On Tue, 29 Jun 2010, Sven Schreiber wrote:
a model table assignment inside a function doesn't work anymore
(where "anymore" means with recent cvs gretl and it used to work three
months ago -- I just checked on 1.9.0 on Windows and get the same error,
so maybe it was introduced between 1.8.7 and 1.9.0)
What I mean is something like this:
function void check(...)
mymodel <- tsls ...
end function
check()
gives an error "unknown command mymodel <- ..."
Or is this not supposed to work (anymore) in a function, I don't
remember?
Hmm, I think it's not supposed to work inside a function, on the
grounds that it breaks encapsulation. But if it worked earlier
then either the change should be reverted or it should go into the
log of backward-incompatible changes.
I wonder... might it be worth introducing for gretl 2.0 a "macro"

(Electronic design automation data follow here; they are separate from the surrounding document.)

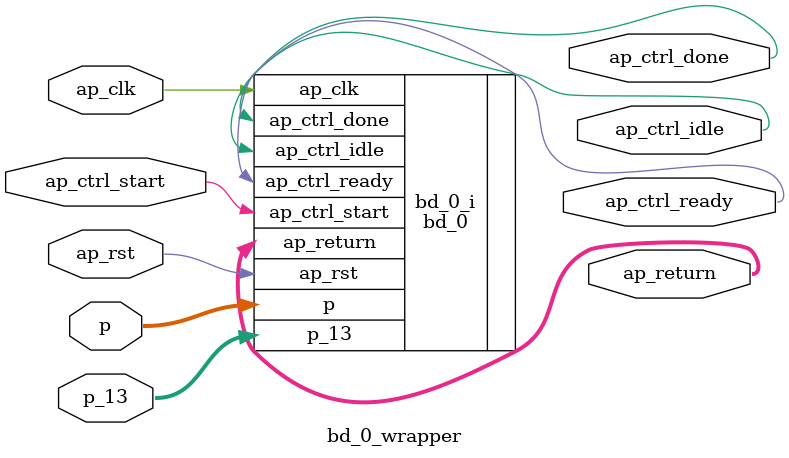
<source format=v>
`timescale 1 ps / 1 ps

module bd_0_wrapper
   (ap_clk,
    ap_ctrl_done,
    ap_ctrl_idle,
    ap_ctrl_ready,
    ap_ctrl_start,
    ap_return,
    ap_rst,
    p,
    p_13);
  input ap_clk;
  output ap_ctrl_done;
  output ap_ctrl_idle;
  output ap_ctrl_ready;
  input ap_ctrl_start;
  output [63:0]ap_return;
  input ap_rst;
  input [7:0]p;
  input [31:0]p_13;

  wire ap_clk;
  wire ap_ctrl_done;
  wire ap_ctrl_idle;
  wire ap_ctrl_ready;
  wire ap_ctrl_start;
  wire [63:0]ap_return;
  wire ap_rst;
  wire [7:0]p;
  wire [31:0]p_13;

  bd_0 bd_0_i
       (.ap_clk(ap_clk),
        .ap_ctrl_done(ap_ctrl_done),
        .ap_ctrl_idle(ap_ctrl_idle),
        .ap_ctrl_ready(ap_ctrl_ready),
        .ap_ctrl_start(ap_ctrl_start),
        .ap_return(ap_return),
        .ap_rst(ap_rst),
        .p(p),
        .p_13(p_13));
endmodule

</source>
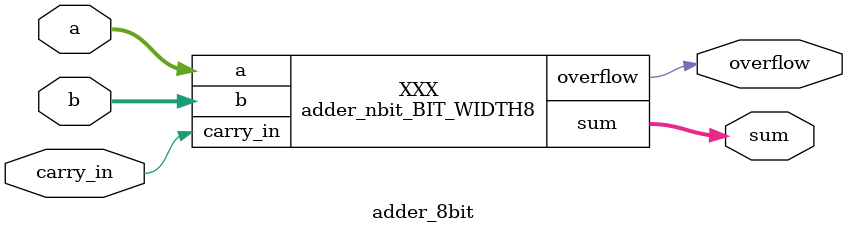
<source format=v>


module adder_1bit_7 ( a, b, carry_in, sum, carry_out );
  input a, b, carry_in;
  output sum, carry_out;
  wire   n1, n2;

  XOR2X1 U1 ( .A(carry_in), .B(n1), .Y(sum) );
  INVX1 U2 ( .A(n2), .Y(carry_out) );
  AOI22X1 U3 ( .A(b), .B(a), .C(n1), .D(carry_in), .Y(n2) );
  XOR2X1 U4 ( .A(a), .B(b), .Y(n1) );
endmodule


module adder_1bit_0 ( a, b, carry_in, sum, carry_out );
  input a, b, carry_in;
  output sum, carry_out;
  wire   n1, n2;

  XOR2X1 U1 ( .A(carry_in), .B(n1), .Y(sum) );
  INVX1 U2 ( .A(n2), .Y(carry_out) );
  AOI22X1 U3 ( .A(b), .B(a), .C(n1), .D(carry_in), .Y(n2) );
  XOR2X1 U4 ( .A(a), .B(b), .Y(n1) );
endmodule


module adder_1bit_1 ( a, b, carry_in, sum, carry_out );
  input a, b, carry_in;
  output sum, carry_out;
  wire   n1, n2;

  XOR2X1 U1 ( .A(carry_in), .B(n1), .Y(sum) );
  INVX1 U2 ( .A(n2), .Y(carry_out) );
  AOI22X1 U3 ( .A(b), .B(a), .C(n1), .D(carry_in), .Y(n2) );
  XOR2X1 U4 ( .A(a), .B(b), .Y(n1) );
endmodule


module adder_1bit_2 ( a, b, carry_in, sum, carry_out );
  input a, b, carry_in;
  output sum, carry_out;
  wire   n1, n2;

  XOR2X1 U1 ( .A(carry_in), .B(n1), .Y(sum) );
  INVX1 U2 ( .A(n2), .Y(carry_out) );
  AOI22X1 U3 ( .A(b), .B(a), .C(n1), .D(carry_in), .Y(n2) );
  XOR2X1 U4 ( .A(a), .B(b), .Y(n1) );
endmodule


module adder_1bit_3 ( a, b, carry_in, sum, carry_out );
  input a, b, carry_in;
  output sum, carry_out;
  wire   n1, n2;

  XOR2X1 U1 ( .A(carry_in), .B(n1), .Y(sum) );
  INVX1 U2 ( .A(n2), .Y(carry_out) );
  AOI22X1 U3 ( .A(b), .B(a), .C(n1), .D(carry_in), .Y(n2) );
  XOR2X1 U4 ( .A(a), .B(b), .Y(n1) );
endmodule


module adder_1bit_4 ( a, b, carry_in, sum, carry_out );
  input a, b, carry_in;
  output sum, carry_out;
  wire   n1, n2;

  XOR2X1 U1 ( .A(carry_in), .B(n1), .Y(sum) );
  INVX1 U2 ( .A(n2), .Y(carry_out) );
  AOI22X1 U3 ( .A(b), .B(a), .C(n1), .D(carry_in), .Y(n2) );
  XOR2X1 U4 ( .A(a), .B(b), .Y(n1) );
endmodule


module adder_1bit_5 ( a, b, carry_in, sum, carry_out );
  input a, b, carry_in;
  output sum, carry_out;
  wire   n1, n2;

  XOR2X1 U1 ( .A(carry_in), .B(n1), .Y(sum) );
  INVX1 U2 ( .A(n2), .Y(carry_out) );
  AOI22X1 U3 ( .A(b), .B(a), .C(n1), .D(carry_in), .Y(n2) );
  XOR2X1 U4 ( .A(a), .B(b), .Y(n1) );
endmodule


module adder_1bit_6 ( a, b, carry_in, sum, carry_out );
  input a, b, carry_in;
  output sum, carry_out;
  wire   n1, n2;

  XOR2X1 U1 ( .A(carry_in), .B(n1), .Y(sum) );
  INVX1 U2 ( .A(n2), .Y(carry_out) );
  AOI22X1 U3 ( .A(b), .B(a), .C(n1), .D(carry_in), .Y(n2) );
  XOR2X1 U4 ( .A(a), .B(b), .Y(n1) );
endmodule


module adder_nbit_BIT_WIDTH8 ( a, b, carry_in, sum, overflow );
  input [7:0] a;
  input [7:0] b;
  output [7:0] sum;
  input carry_in;
  output overflow;

  wire   [7:1] carrys;

  adder_1bit_7 \genblk1[0].IX  ( .a(a[0]), .b(b[0]), .carry_in(carry_in), 
        .sum(sum[0]), .carry_out(carrys[1]) );
  adder_1bit_6 \genblk1[1].IX  ( .a(a[1]), .b(b[1]), .carry_in(carrys[1]), 
        .sum(sum[1]), .carry_out(carrys[2]) );
  adder_1bit_5 \genblk1[2].IX  ( .a(a[2]), .b(b[2]), .carry_in(carrys[2]), 
        .sum(sum[2]), .carry_out(carrys[3]) );
  adder_1bit_4 \genblk1[3].IX  ( .a(a[3]), .b(b[3]), .carry_in(carrys[3]), 
        .sum(sum[3]), .carry_out(carrys[4]) );
  adder_1bit_3 \genblk1[4].IX  ( .a(a[4]), .b(b[4]), .carry_in(carrys[4]), 
        .sum(sum[4]), .carry_out(carrys[5]) );
  adder_1bit_2 \genblk1[5].IX  ( .a(a[5]), .b(b[5]), .carry_in(carrys[5]), 
        .sum(sum[5]), .carry_out(carrys[6]) );
  adder_1bit_1 \genblk1[6].IX  ( .a(a[6]), .b(b[6]), .carry_in(carrys[6]), 
        .sum(sum[6]), .carry_out(carrys[7]) );
  adder_1bit_0 \genblk1[7].IX  ( .a(a[7]), .b(b[7]), .carry_in(carrys[7]), 
        .sum(sum[7]), .carry_out(overflow) );
endmodule


module adder_8bit ( a, b, carry_in, sum, overflow );
  input [7:0] a;
  input [7:0] b;
  output [7:0] sum;
  input carry_in;
  output overflow;


  adder_nbit_BIT_WIDTH8 XXX ( .a(a), .b(b), .carry_in(carry_in), .sum(sum), 
        .overflow(overflow) );
endmodule


</source>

construct, alongside the (by now relatively heavy-duty) function
construct? I have in mind a very relaxed variant of a function,
which has access to everything at caller level. It could take
arguments and return stuff if wanted, but could accomplish useful
work without doing that.
I haven't thought this through fully but I'm thinking that it
wouldn't be very difficult to implement, and might make life
easier for people who are not writing function packages but just
trying to make a script more structured/modular.
Another (and probably easier) alternative might be to make a
distinction between functions that are part of a package and those
that are not, and to relax some restrictions (e.g. on adding stuff
to the model table) for the latter sort.